Non-Lethal Weapons: Are They Really Safer?

Non-lethal weapons are being implemented more and more by police departments around the world. These weapons are designed to stop, deter, and subdue suspects without the risk of killing them. The International Network of Civil Liberties Organizations and Physicians for Human Rights worked together on a report and they discovered non-lethal weapons are actually killing people.

The joint report focused on the non-lethal options that police use in order to control crowds. These weapons consist of tear gas, flash bangs, military-grade sound cannons, rubber bullets and other projectile rounds not designed to penetrate flesh. An excerpt from the report about crowd control weapons can be found below.

“The common understanding of CCWs is that they are non-lethal and preferable to the use of more injurious means of dispersing a crowd. However, this report has shown that these weapons can often result in significant injuries, disability, and even death.”

According to the report, projectiles like rubber bullets and bean bag rounds are some of the more dangerous non-lethal weapons at the disposal of police departments. The report looked at 1,925 people who were impacted with a non-lethal projectile round. Out of those 1,925 people, 53 died and 15 suffered permanent injury. The report also stated that 70 percent of the 1,925 people who were injured had injuries that were stated to be severe.

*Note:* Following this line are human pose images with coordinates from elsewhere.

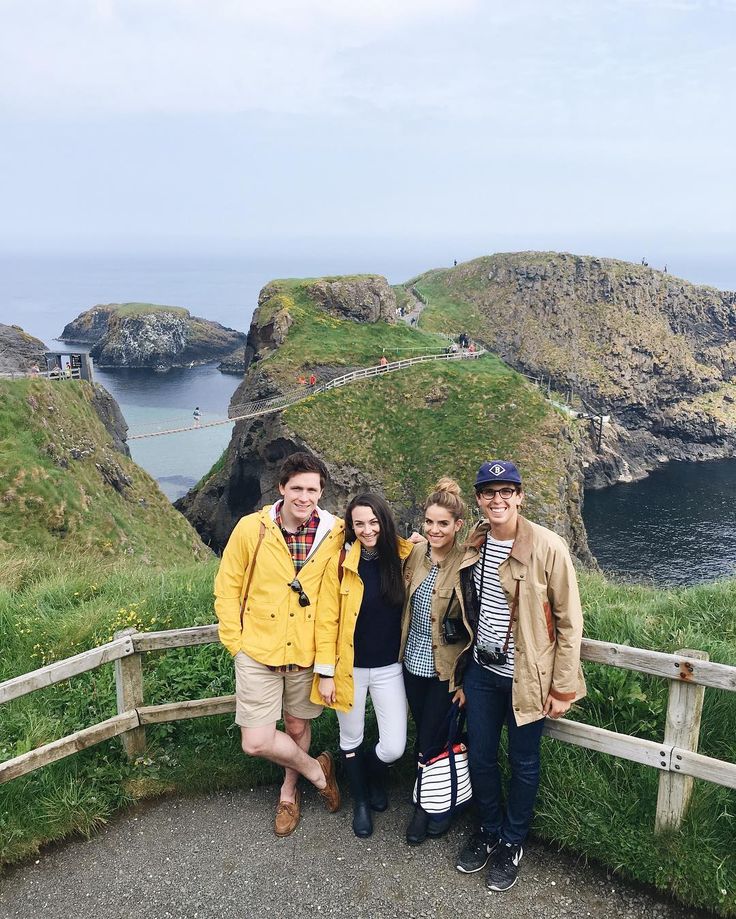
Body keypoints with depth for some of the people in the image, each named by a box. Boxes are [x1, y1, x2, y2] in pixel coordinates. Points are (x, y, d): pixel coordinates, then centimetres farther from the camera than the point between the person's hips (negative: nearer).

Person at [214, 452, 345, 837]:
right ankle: (316, 770, 24)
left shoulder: (336, 533, -8)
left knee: (298, 726, 17)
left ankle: (289, 790, 46)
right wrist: (235, 642, -5)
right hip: (259, 651, -1)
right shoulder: (251, 528, -11)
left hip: (308, 651, 1)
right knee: (256, 741, -4)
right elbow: (227, 588, -2)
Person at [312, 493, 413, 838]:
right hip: (350, 668, -1)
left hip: (389, 668, 2)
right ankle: (360, 800, 42)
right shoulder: (340, 564, -11)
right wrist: (325, 672, -10)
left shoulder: (401, 558, -4)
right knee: (352, 740, 15)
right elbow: (327, 621, -8)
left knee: (394, 748, 1)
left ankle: (374, 776, 37)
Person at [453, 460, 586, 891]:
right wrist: (464, 675, 13)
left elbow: (569, 621, -12)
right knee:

Many organizations that use non-lethal weapons use them based on what the manufacturer says about them. Because they base the use of these weapons on what the manufacturer says, very little, if any, testing is done by the agencies themselves. The report claims that this lack of testing equates to a lack of understanding of what these weapons actually do.

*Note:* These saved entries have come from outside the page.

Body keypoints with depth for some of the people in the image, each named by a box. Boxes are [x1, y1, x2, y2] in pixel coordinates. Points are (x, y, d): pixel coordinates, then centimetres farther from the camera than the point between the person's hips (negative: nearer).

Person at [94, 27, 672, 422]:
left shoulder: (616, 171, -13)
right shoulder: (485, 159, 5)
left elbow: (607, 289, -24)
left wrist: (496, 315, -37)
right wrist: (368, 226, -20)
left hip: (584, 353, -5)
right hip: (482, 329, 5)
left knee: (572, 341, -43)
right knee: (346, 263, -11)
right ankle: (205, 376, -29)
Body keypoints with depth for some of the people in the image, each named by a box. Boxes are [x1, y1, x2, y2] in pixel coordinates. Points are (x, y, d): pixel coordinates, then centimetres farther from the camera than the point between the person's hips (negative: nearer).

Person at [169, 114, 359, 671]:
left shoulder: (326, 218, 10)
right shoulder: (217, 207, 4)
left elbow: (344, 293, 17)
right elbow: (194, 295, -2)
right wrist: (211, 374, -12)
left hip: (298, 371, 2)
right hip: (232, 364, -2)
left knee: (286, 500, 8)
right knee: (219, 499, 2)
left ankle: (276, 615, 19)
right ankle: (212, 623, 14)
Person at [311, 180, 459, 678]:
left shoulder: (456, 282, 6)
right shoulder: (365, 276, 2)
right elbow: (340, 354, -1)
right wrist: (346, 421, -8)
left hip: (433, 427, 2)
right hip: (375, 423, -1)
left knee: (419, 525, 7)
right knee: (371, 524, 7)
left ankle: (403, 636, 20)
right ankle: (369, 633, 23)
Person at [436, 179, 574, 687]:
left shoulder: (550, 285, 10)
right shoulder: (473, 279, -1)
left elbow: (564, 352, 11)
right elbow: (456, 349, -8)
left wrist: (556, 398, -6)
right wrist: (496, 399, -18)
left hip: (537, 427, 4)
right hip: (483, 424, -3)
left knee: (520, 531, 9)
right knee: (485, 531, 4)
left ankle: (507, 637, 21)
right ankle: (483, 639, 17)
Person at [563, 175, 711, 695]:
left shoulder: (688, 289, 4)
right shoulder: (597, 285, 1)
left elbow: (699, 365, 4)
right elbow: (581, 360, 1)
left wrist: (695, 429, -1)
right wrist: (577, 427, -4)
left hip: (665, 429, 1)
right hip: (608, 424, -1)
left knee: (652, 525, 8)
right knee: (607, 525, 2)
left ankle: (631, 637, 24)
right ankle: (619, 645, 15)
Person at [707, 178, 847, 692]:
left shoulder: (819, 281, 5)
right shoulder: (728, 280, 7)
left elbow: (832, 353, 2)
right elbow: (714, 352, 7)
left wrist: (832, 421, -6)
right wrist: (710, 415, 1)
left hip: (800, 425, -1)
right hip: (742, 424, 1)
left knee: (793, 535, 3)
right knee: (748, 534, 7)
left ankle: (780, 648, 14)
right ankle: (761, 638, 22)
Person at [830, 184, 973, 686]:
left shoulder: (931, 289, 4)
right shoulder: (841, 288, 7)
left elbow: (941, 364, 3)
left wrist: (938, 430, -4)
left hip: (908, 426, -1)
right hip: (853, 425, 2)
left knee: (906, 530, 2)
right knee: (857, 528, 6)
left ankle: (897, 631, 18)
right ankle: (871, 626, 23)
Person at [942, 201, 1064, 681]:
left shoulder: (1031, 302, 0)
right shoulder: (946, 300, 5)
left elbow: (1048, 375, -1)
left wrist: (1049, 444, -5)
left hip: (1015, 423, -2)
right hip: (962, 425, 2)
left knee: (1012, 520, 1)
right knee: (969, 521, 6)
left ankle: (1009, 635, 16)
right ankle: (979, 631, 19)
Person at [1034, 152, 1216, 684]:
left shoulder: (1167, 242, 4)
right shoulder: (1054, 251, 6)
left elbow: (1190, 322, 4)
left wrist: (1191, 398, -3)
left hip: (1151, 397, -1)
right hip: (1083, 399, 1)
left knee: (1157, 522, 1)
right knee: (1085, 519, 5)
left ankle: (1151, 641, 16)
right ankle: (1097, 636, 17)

“While CCWs may theoretically offer an option for reduced force, in practice, and perhaps because of the assumption that they are always less lethal, the weapons are often used in an indiscriminate manner, without exhausting all other possible peaceful means first.”

James Pasco, executive director of the Fraternal Order of Police spoke with the Huffington Post about the report submitted by the International Network of Civil Liberties Organizations and Physicians for Human Rights.

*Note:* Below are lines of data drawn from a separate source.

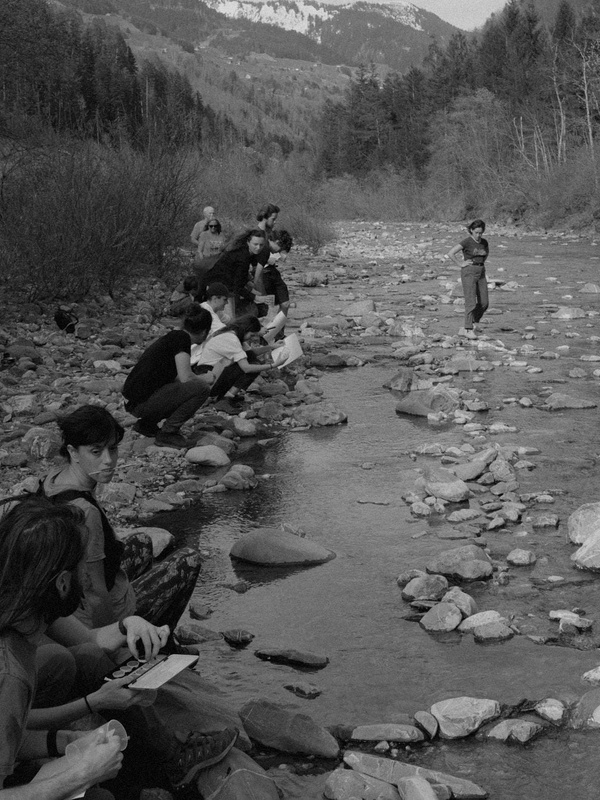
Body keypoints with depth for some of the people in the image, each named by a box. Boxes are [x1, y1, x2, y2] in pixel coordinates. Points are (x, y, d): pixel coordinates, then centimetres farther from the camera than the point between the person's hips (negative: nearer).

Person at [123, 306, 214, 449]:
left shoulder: (173, 337, 18)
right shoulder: (182, 338, -8)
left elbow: (177, 377, 31)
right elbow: (186, 377, -14)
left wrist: (201, 378, 39)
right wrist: (205, 380, 5)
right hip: (142, 403, -9)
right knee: (201, 389, -10)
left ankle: (146, 423, 18)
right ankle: (167, 434, -4)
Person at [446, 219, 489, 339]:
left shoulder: (484, 242, 7)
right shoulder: (466, 242, -11)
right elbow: (450, 253, -16)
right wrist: (460, 264, -11)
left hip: (481, 273, 7)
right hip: (469, 273, -6)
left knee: (484, 303, 3)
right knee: (471, 303, -11)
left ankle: (473, 324, 19)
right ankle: (468, 330, -5)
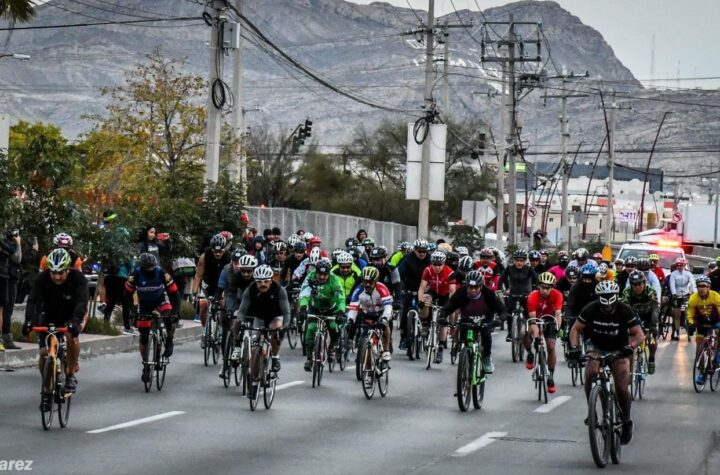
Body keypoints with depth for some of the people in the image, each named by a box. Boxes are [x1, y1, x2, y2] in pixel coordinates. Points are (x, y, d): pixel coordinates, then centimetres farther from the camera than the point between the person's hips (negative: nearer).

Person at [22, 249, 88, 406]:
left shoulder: (78, 278, -27)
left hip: (70, 317, -2)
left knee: (72, 337, -32)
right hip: (49, 317, 2)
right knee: (44, 352, -11)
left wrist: (75, 321, -57)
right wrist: (29, 320, -52)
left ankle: (70, 374, -12)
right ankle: (47, 390, 8)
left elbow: (81, 302, -39)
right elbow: (33, 300, -34)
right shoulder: (42, 278, -24)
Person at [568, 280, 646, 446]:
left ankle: (626, 422, 12)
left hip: (618, 350, -1)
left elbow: (639, 334, -21)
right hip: (596, 347, 1)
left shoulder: (624, 310, -21)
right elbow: (576, 329, -9)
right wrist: (574, 347, -27)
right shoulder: (591, 309, -18)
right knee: (590, 373, -30)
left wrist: (631, 346, -42)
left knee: (622, 389, -13)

“Before people jump to conclusions based on the report, we need to take a hard look at the underlying supporting data for less-than-lethal weapons, and that’s what we will do. The reason rubber bullets and tear gas and pepper spray came along in the first place is specifically because they are less-than-lethal. When you take away the less-than-lethal weapons in a use of force situation, you really are begging for a more violent response, if for no other reason than those are the only weapons available.”

The report is clear that the intention of the two groups is not to eliminate the use of all non-lethal weapons. The report is looking to make sure that the people who use them have a full understanding of what type of damage they can cause. According to the report, when these weapons are deployed against a crowd “they cause confusion and panic, resulting in additional injuries as well as an escalation of violence.”

The weapons that this report says should be banned are the non-lethal projectiles that have militarized. The report also calls for some kind of government oversight for organizations that use these types of weapons.

“The use of any kind of force, including CCWs, must always meet the tests of necessity, proportionality, legality, and accountability. Law enforcement officials must always aim to use the minimum force necessary in any situation. When a decision is made to use force in response to acts of violence, law enforcement officials should not treat crowds as a single violent entity because of the actions of some individuals.”

Do you think that non-lethal weapons are as dangerous as lethal weapons?